PASSAGE FOR REVIEW:
*** Begin section ***
Businesswoman Tastes Terror of IRS Computer Run Amok
In the mood for an IRS-as-boogeyman story?
It’s about Julie McKeehan, co-owner of Calliope Enterprises in Vista, a computer software firm.
Through her bank, McKeehan contracted for payroll services, cutting checks, paying withholding, etc.
Everything was ducky until McKeehan got a letter from the Internal Revenue Service that not enough Social Security tax had been paid for her employees.
She contacted the payroll firm hired by her bank.
The firm quickly paid the Social Security tax, with McKeehan’s money, of course. But it balked at paying $130.50 in penalties and interest.
Annoyed at its failure to collect $130.50, the IRS unleashed a threatening letter to McKeehan. The letter is designed to make your hair fall out in clumps.
The letter said the IRS “must now consider filing a notice of federal tax lien and seizing your property, wages or other assets to satisfy your unpaid tax.”
Said McKeehan: “It got my attention very nicely.”
So nicely that McKeehan fought through the IRS bureaucracy to a case worker and got an “abatement,” that is, an exemption from penalties and interest.
She says she was told that abatements are common in cases involving only puny amounts of money.
McKeehan now wonders: If abatements are common, why does the IRS send out such ballistic letters?
IRS spokeswoman Judith Golden told me that McKeehan really shouldn’t take the letter personally.
When a case is opened, the IRS computer automatically sends out four escalating letters, even before the case is assigned to an IRS employee.
And it doesn’t matter to the computer how much money is at stake: you get the same toughly worded letters, whether it’s a few bucks or a few million.
McKeehan actually had it easy.
It’s not uncommon for a taxpayer to be dealing with an IRS employee to resolve a case and still receive pay-up-or-else letters from the computer.
Once unleashed, the IRS computer is nearly impervious to human intervention. A pilot project in the IRS district office in Fresno is trying to fix this.
“I love it when technology runs amok,” said McKeehan, not altogether sincerely.
The Sin of Omission
A parable of communication.
*** End section ***
SUPPLIED RECORDS:
*** Begin section ***
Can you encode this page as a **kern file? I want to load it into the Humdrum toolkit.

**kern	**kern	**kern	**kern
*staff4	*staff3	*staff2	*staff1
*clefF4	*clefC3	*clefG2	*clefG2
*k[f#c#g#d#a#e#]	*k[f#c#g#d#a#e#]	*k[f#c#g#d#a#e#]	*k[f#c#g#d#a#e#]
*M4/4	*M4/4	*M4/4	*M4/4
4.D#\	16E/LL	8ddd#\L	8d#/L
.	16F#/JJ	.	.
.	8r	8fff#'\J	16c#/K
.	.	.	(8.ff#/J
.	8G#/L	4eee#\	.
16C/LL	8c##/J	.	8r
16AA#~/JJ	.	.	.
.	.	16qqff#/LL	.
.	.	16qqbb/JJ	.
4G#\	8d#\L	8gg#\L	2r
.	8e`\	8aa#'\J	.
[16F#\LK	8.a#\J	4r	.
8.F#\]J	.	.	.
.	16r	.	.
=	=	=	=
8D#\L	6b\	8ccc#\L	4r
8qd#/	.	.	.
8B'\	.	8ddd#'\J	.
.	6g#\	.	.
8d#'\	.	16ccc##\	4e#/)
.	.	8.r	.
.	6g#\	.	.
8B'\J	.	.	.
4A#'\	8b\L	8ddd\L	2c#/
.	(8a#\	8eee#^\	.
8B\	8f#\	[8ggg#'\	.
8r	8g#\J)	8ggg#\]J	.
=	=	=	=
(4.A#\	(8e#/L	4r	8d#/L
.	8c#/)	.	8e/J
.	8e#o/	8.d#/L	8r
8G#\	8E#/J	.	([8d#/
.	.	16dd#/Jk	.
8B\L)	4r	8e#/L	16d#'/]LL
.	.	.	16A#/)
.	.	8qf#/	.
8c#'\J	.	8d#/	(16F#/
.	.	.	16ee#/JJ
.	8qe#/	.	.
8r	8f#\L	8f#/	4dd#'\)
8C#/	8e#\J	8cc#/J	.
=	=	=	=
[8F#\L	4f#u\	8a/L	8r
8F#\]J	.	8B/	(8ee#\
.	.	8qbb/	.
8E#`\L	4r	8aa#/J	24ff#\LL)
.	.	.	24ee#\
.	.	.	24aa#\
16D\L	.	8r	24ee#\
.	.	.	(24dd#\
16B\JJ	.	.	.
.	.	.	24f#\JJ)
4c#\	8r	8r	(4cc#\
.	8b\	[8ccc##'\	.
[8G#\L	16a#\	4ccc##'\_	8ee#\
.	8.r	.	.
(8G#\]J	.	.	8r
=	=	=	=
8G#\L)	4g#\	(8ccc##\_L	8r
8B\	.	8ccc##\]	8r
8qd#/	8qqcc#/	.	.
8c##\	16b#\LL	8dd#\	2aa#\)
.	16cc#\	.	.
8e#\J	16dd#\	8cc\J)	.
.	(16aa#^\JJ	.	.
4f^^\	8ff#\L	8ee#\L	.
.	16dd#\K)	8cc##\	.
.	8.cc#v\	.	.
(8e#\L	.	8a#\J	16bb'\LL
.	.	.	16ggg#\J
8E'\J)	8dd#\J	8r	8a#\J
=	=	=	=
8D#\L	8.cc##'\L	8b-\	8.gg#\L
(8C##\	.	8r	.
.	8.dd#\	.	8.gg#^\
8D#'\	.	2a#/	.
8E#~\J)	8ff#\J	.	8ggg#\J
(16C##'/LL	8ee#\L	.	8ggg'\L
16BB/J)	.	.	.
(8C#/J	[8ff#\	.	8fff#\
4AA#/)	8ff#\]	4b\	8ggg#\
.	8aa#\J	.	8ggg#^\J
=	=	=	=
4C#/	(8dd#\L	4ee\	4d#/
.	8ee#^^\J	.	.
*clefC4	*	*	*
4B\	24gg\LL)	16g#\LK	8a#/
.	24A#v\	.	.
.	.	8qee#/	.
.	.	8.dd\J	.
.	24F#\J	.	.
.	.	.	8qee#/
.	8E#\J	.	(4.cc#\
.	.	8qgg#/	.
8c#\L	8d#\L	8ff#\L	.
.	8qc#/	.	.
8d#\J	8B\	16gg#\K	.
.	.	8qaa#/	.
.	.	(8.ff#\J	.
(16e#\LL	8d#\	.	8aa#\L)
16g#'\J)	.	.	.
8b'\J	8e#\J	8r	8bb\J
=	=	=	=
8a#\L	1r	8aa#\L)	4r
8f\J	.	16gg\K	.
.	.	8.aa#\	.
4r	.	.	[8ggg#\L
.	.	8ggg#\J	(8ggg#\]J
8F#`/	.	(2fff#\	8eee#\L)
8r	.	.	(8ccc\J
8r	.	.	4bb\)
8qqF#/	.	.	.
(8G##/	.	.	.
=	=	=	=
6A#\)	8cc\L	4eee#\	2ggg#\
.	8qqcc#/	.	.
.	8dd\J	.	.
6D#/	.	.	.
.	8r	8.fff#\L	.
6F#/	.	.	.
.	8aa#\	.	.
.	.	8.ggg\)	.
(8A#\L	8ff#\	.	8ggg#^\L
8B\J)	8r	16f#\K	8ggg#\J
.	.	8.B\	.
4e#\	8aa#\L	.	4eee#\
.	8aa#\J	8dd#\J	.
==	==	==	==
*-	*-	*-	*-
*** End section ***
TASK INSTRUCTIONS:
Continue the column about Julie McKeehan and the IRS computer letters, picking up after its final line.

RESULT OF THE EXERCISE:
When Jeff Bird of Golden Hill reported two of his children missing, San Diego police mounted a full search: helicopter, beating the bushes, door-to-door, etc.
Bird said he had left the children only briefly while taking four other children to his wife’s grandparents.
Bird has been the solo parent for a while, since his wife, Patricia Adargas, was jailed on a variety of charges.
Detective Jeff Johnson continued the missing-kids case for several days, but nobody seemed to know anything, not neighbors or relatives.
After a week of futility, Johnson let out word that holding back on information could be a crime.
Suddenly came word that, maybe, the children are with the mother’s godmother in Tijuana. And maybe the mother’s family doesn’t get along so well with the father.
With Mexican police, Johnson retrieved 11-year-old Maria and 11-month-old Julian.
Johnson’s conclusion: You can get a lot of information with a kind word. Sometimes a kind word and a subtle threat works even better.
A Grabbing TV Moment
The city electric.
* Bicarb at 11.
The scanner crackles with the message: Sheriff’s deputy “down” at the Central Jail in San Diego.
TV news crews rush to the scene, thinking riot.
Paramedics find the deputy on the floor, grabbing his midsection in great pain. Off to the hospital.
Diagnosis: Acute gas attack, possibly from jail food.
* An El Cajon-based group called Concerns Citizens of America picketed the San Diego Police Department headquarters this week to protest the hiring of gays.
The group’s slogan: “God made Adam and Eve, not Adam and Steve.”
* Slice of progress. Or: homeless on the range.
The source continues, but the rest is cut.